You were about to respond when Sam interrupted.
“Guys-” He started, “This has got to be a werewolf.”
Sam placed the newspaper on the table, in between yours and Dean’s plates. His finger was stuck on one paragraph where an eyewitness account was written up.
“This woman described a werewolf kill, perfectly.” Sam looked between the two of you and you nodded, taking a bite of your toast.
“It’s worth checking out.” You stated.
“Where is it?” Dean asked.
Sam looked closer at the paper, “In the area, actually. A couple towns over.”
“Let’s leave in an hour.” Dean decided.
– – – –
Sam had done his research quickly, connecting the werewolf to a man who lived at the address Dean had finally pulled up to. The man might not even know that he is a killer at night. You swallowed thickly, staring at the front door.
“Here.” Dean jammed a handful of silver bullets into your palm, his fingers lingering for longer than they should have.
“Thanks.” You loaded them into your gun.
You grabbed your FBI jacket, and Dean watched as you popped the collar before setting it back down again.
“Let’s go, Agent.” You cracked a smile and tucked your gun into your pants.
Dean landed a curt knock on the door, and a very nice looking man swung the door open.
“Can I help you?” He asked, and you studied his face. He seemed kind. You sighed.
“I’m Agent Walters,” You said, flipping open your credentials.
Dean had grabbed the copy of this false identification, his reading Agent Walters as well.
“I’m her husband, Agent Walters.” Dean said, and you had to stifle a cough.
“Oh, how wonderful it must be to work side by side.” The man stated, opening the door further. “Come in. How can I help?”
While he busied himself with locking the door behind you and Dean, you whispered violently at Dean, asking for an explanation. He passed you his identification card, and you understood the mistake he had made.
“Fuck.” You whispered, and shuffled the card back to Dean.
“So, Mr. Williams,” You began, “There have been neighborhood disturbances as you have probably heard.”

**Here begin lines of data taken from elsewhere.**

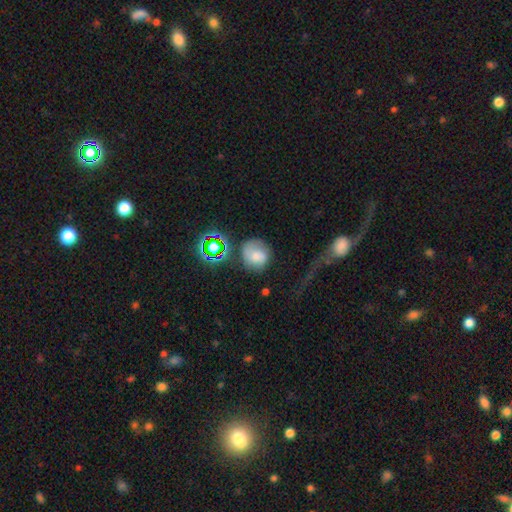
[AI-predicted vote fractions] smooth 57%, featured or disk 29%, star or artifact 15%. Down the decision tree: how rounded — round (81%); merging — none (52%).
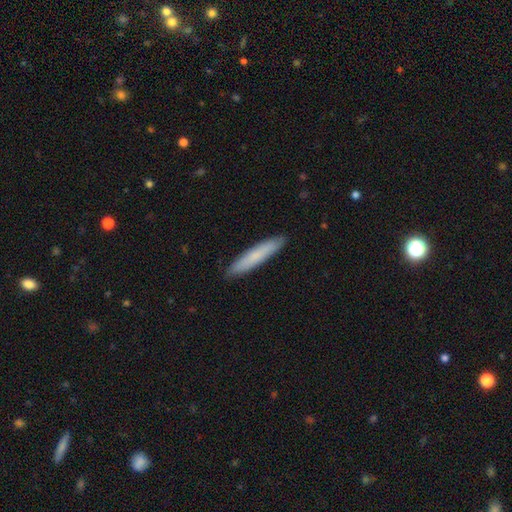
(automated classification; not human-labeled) Smooth or featured? smooth (76%)
How rounded? cigar-shaped (91%)
Merging? none (91%)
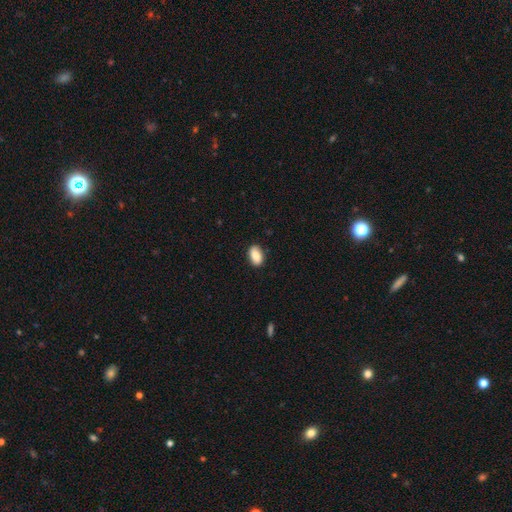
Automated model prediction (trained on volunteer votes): Q: Smooth or featured?
A: smooth (87%); runner-up: star or artifact (7%)
Q: How rounded?
A: in between (91%); runner-up: round (6%)
Q: Merging?
A: none (84%); runner-up: minor disturbance (12%)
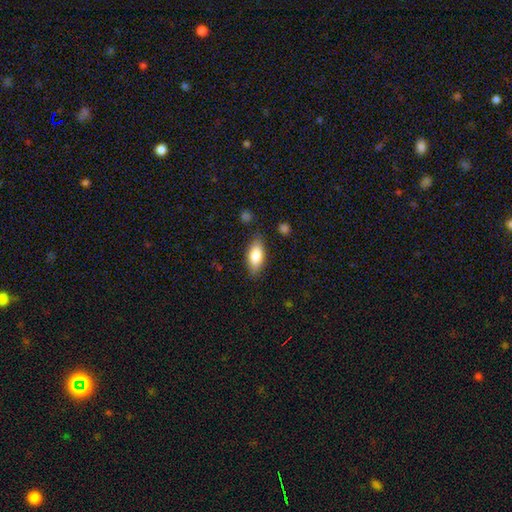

“Yes, it’s been a tough month for this town.” He agreed.
“There has also been a murder, which we are hoping to shine more light onto.” You clasped your hands.
“Are you suggesting I know something?” Williams leaned back in his chair, eyes wide.
“What my wife here is trying to say is,” Dean’s hand met yours, prying your fingers apart and into his own. “We just need to know every detail possible.”
Dean’s attention wavered for a moment. He couldn’t focus on anything else but how perfectly his hand felt holding yours.
“Well, agents, I wish I could help. But actually, lately I’ve had a tough time with my memory. I must be getting older.” He stated, scratching at his head.
You looked at Dean, both of you understanding that Sam’s research was right. The sweet middle-aged man who sat before you, was a stone cold killer at night.
“That’s alright.” Your eyes hit the floor before meeting his, “Thank you.”
“If you think of anything else,” Dean gave him a false business card, “Call us.”
“No problem.” Mr. Williams shut the door, its slam sending chills up your spine.
You followed Dean back to the car.
“Well?” Sam asked from the passenger seat.
“We should check out the house tonight to make sure, but there’s a ninety percent chance it’s him.” You stated.
When the sun finally set, you decided to accompany Dean on the stakeout.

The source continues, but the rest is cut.